For the purposes of this example, suppose there exist 2 binary files A and B, each containing a variation of, say, youtube video, where
- A contains a 5 second ad
- B contains no ad
- With the exception for the ad, A contains the same content as B
- Total length of file A is 60 seconds
- Total length of file B is 55 seconds
As a general rule, if we were to compare bits patterns of each file, would we arrive to the same conclusion: files contain 55 seconds worth of common bits?
If we extend the problem further, say to the world of 2 jars, the only difference between which are comments, would it be appropriate to compare the order of bits and based on what we find, determine the degree of likeness?
It’s easy to determine whether files are identical or not. Will the approach of comparing bits help accurately determine the degree to which files are close to one another?
The question is not about video files, but rather a general binary files. I mention video file above for example purposes only.
It depends on the file-format, but in your examples — no, probably not.
Video with and without initial ad: videos are usually encoded by breaking them into small time-blocks, and then encoding and compressing those blocks; if you insert an ad at the beginning, then you will most likely cause the block-transitions to happen at different time offsets within the main video.

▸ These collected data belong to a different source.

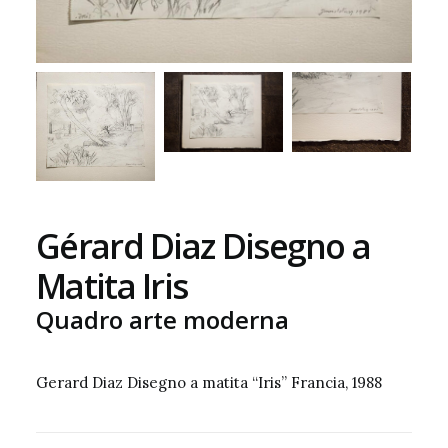
Gérard Diaz Disegno a
Matita Iris
Quadro arte moderna
Gerard Diaz Disegno a matita “Iris” Francia, 1988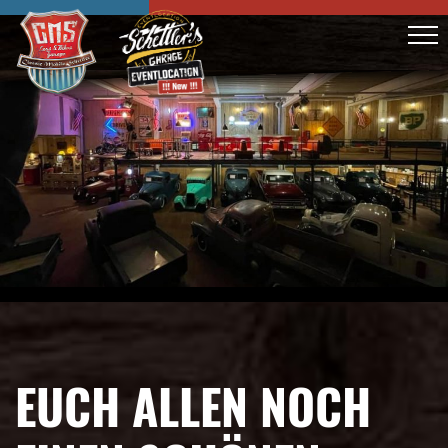
EUCH ALLEN NOCH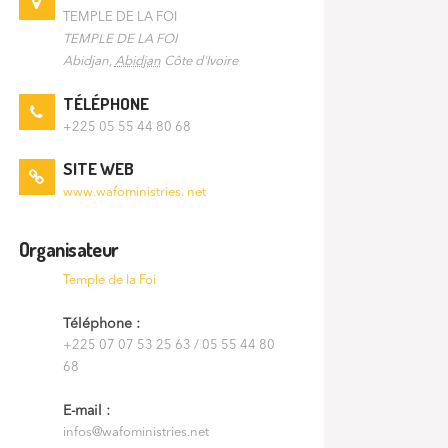
TEMPLE DE LA FOI
TEMPLE DE LA FOI
Abidjan
,
Abidjan
Côte d'Ivoire
TÉLÉPHONE
+225 05 55 44 80 68
SITE WEB
www.wafoministries. net
Organisateur
Temple de la Foi
Téléphone :
+225 07 07 53 25 63 / 05 55 44 80
68
E-mail :
infos@wafoministries.net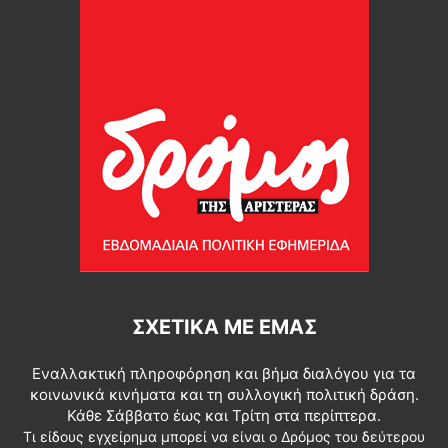
ΣΧΕΤΙΚΆ ΜΕ ΕΜΆΣ
Εναλλακτική πληροφόρηση και βήμα διαλόγου για τα
κοινωνικά κινήματα και τη συλλογική πολιτική δράση.
Κάθε Σάββατο έως και Τρίτη στα περίπτερα.
Τι είδους εγχείρημα μπορεί να είναι ο Δρόμος του δεύτερου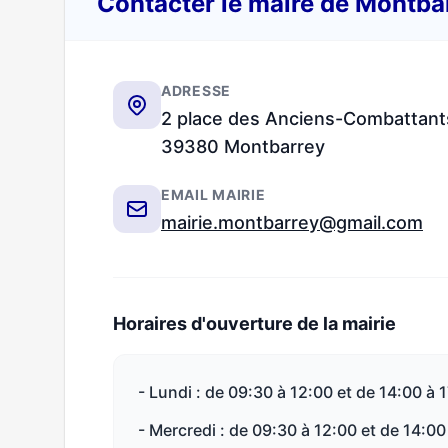
Contacter le maire de Montb
ADRESSE
2 place des Anciens-Combattant
39380 Montbarrey
EMAIL MAIRIE
mairie.montbarrey@gmail.com
Horaires d'ouverture de la mairie
- Lundi : de 09:30 à 12:00 et de 14:00 à 
- Mercredi : de 09:30 à 12:00 et de 14:00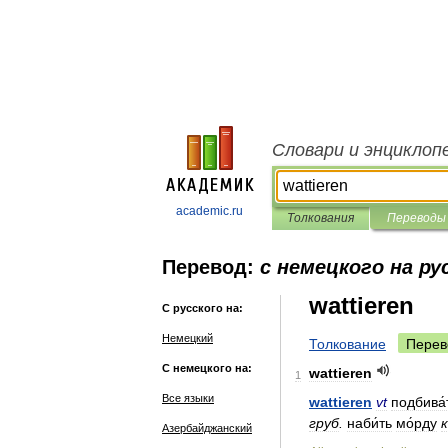
Словари и энциклоп
academic.ru
Толкования
Переводы
Перевод:
с немецкого на ру
wattieren
С русского на:
Немецкий
Толкование
Перев
С немецкого на:
wattieren
1
Все языки
wattieren
vt
подбива́
груб
.
наби́ть
мо́рду
к
Азербайджанский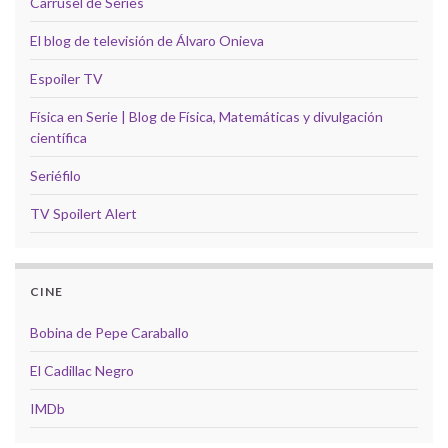
Carrusel de Series
El blog de televisión de Álvaro Onieva
Espoiler TV
Física en Serie | Blog de Física, Matemáticas y divulgación
científica
Seriéfilo
TV Spoilert Alert
CINE
Bobina de Pepe Caraballo
El Cadillac Negro
IMDb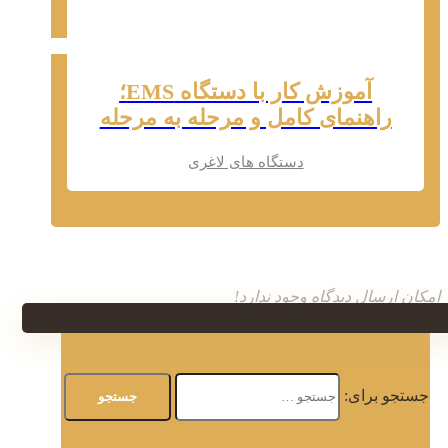
آموزش کار با دستگاه EMS؛
راهنمای کامل و مرحله به مرحله
دستگاه های لاغری
امکان ارسال دیدگاه وجود ندارد!
جستجو برای: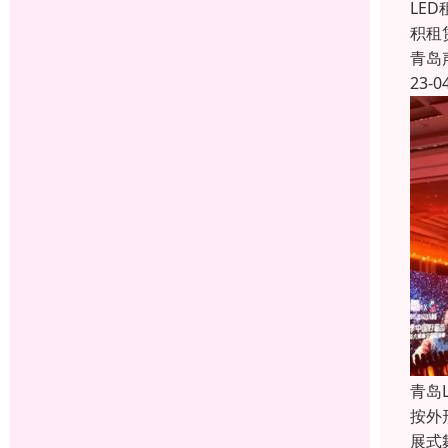
LE
积租
青岛
23-0
青岛
按外
展式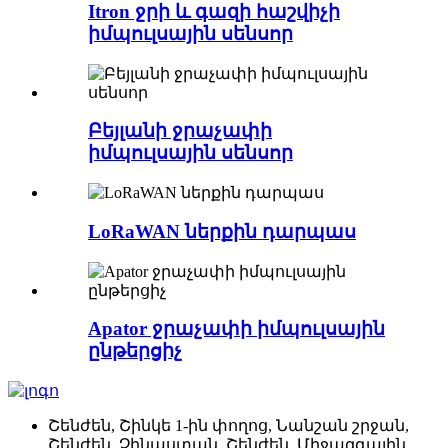
Itron ջրի և գազի հաշվիչի
իմպուլսային սենսոր
Բեյլանի ջրաչափի
իմպուլսային սենսոր
LoRaWAN ներքին դարպաս
Apator ջրաչափի իմպուլսային
ընթերցիչ
Շենժեն, Շինկե 1-ին փողոց, Նանշան շրջան,
Շենժեն, Չինաստան, Շենժեն, Միջազգային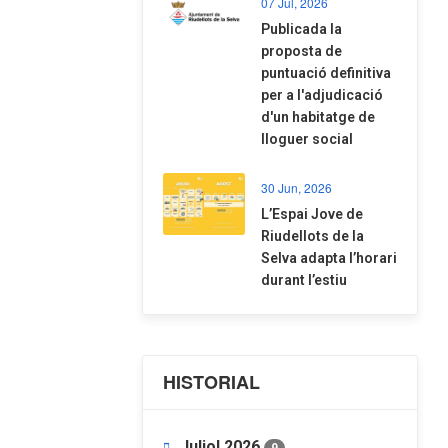
07 Jul, 2026
​Publicada la
proposta de
puntuació definitiva
per a l'adjudicació
d'un habitatge de
lloguer social
30 Jun, 2026
​L’Espai Jove de
Riudellots de la
Selva adapta l’horari
durant l’estiu
HISTORIAL
Juliol 2026
9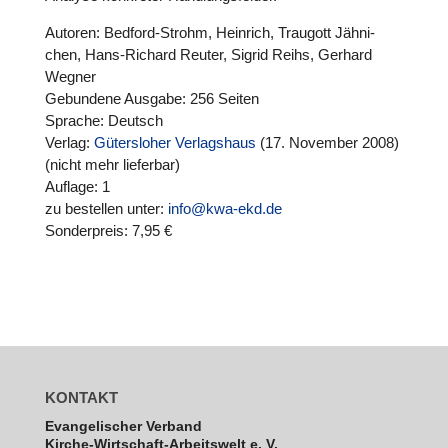
Autoren: Bedford-Strohm, Heinrich, Traugott Jäh­ni­
chen, Hans-Richard Reuter, Sigrid Reihs, Gerhard
Wegner
Gebun­dene Ausgabe: 256 Seiten
Sprache: Deutsch
Verlag:
Güters­lo­her Ver­lags­haus
(17. November 2008)
(nicht mehr lie­fer­bar)
Auflage: 1
zu bestel­len unter:
info@kwa-ekd.de
Son­der­preis: 7,95 €
KONTAKT
Evan­ge­li­scher Verband
Kirche-Wirt­schaft-Arbeits­welt e. V.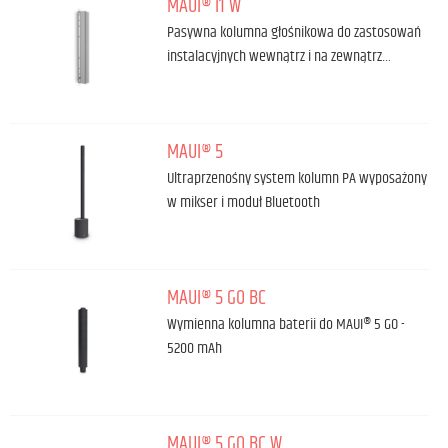
MAUI® i1 W
Pasywna kolumna głośnikowa do zastosowań
instalacyjnych wewnątrz i na zewnątrz…
MAUI® 5
Ultraprzenośny system kolumn PA wyposażony
w mikser i moduł Bluetooth
MAUI® 5 GO BC
Wymienna kolumna baterii do MAUI® 5 GO -
5200 mAh
MAUI® 5 GO BC W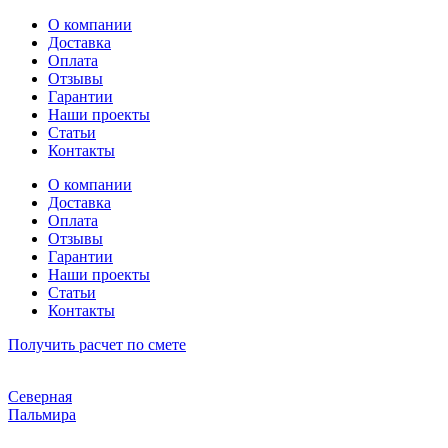
Перейти
О компании
к
Доставка
содержимому
Оплата
Отзывы
Гарантии
Наши проекты
Статьи
Контакты
О компании
Доставка
Оплата
Отзывы
Гарантии
Наши проекты
Статьи
Контакты
Получить расчет по смете
Северная
Пальмира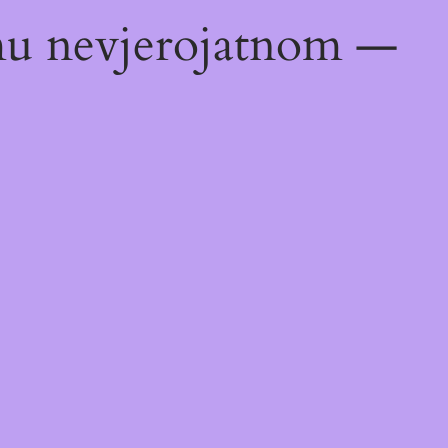
emu nevjerojatnom —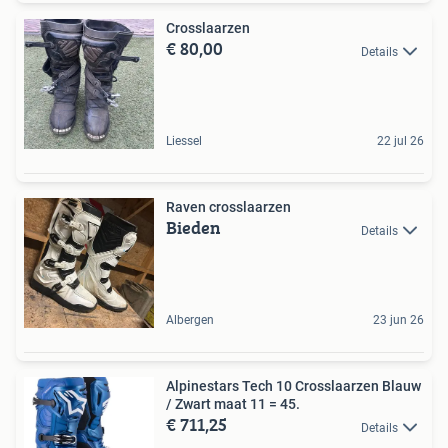
Crosslaarzen
€ 80,00
Details
Liessel
22 jul 26
Raven crosslaarzen
Bieden
Details
Albergen
23 jun 26
Alpinestars Tech 10 Crosslaarzen Blauw
/ Zwart maat 11 = 45.
€ 711,25
Details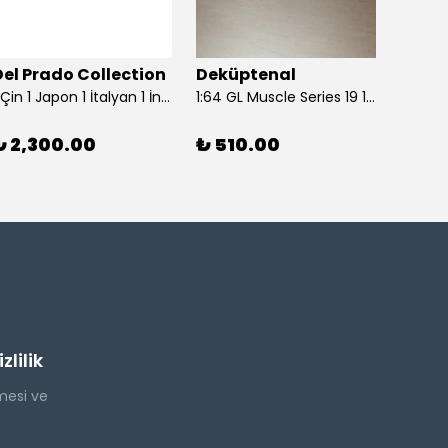
Del Prado Collection
Deküptenal
Dekü
1 Çin 1 Japon 1 İtalyan 1 İngiliz Askeri (Del Prado Collection)
1:64 GL Muscle Series 19 1968 Ford Mustang GT Madagascar Orange Diecast Model Araba
₺ 2,300.00
₺ 510.00
₺ 1,
lilik
mesi ve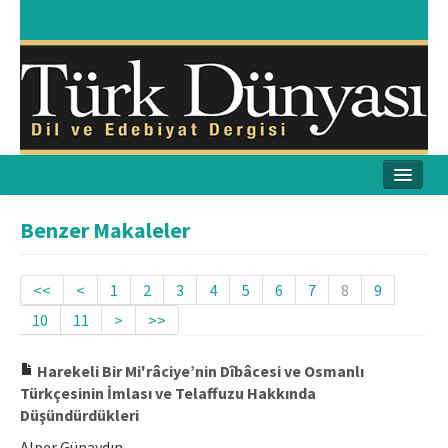
Ana Sayfa
Benzer Makaleler
Amaç & Kapsam
<<
<
1
2
3
4
5
6
7
8
9
Yayın Kurulu
10
11
>
>>
Yayın İlkeleri
Harekeli Bir Mi'râciye’nin Dîbâcesi ve Osmanlı
Etik İlkeler
Türkçesinin İmlası ve Telaffuzu Hakkında
Düşündürdükleri
İletişim
Alper Günaydın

Jar-file with and without comments (or with different comments): same story; changing the length of a comment within a file will affect the splitting of the entire file into compressible blocks, so all blocks after an altered comment will be compressed differently. (This is, of course, assuming that the jar-file actually includes the comments. Just because comments were in the source-code, that doesn’t mean the jar-file will have them; that depends on compiler settings and so on.)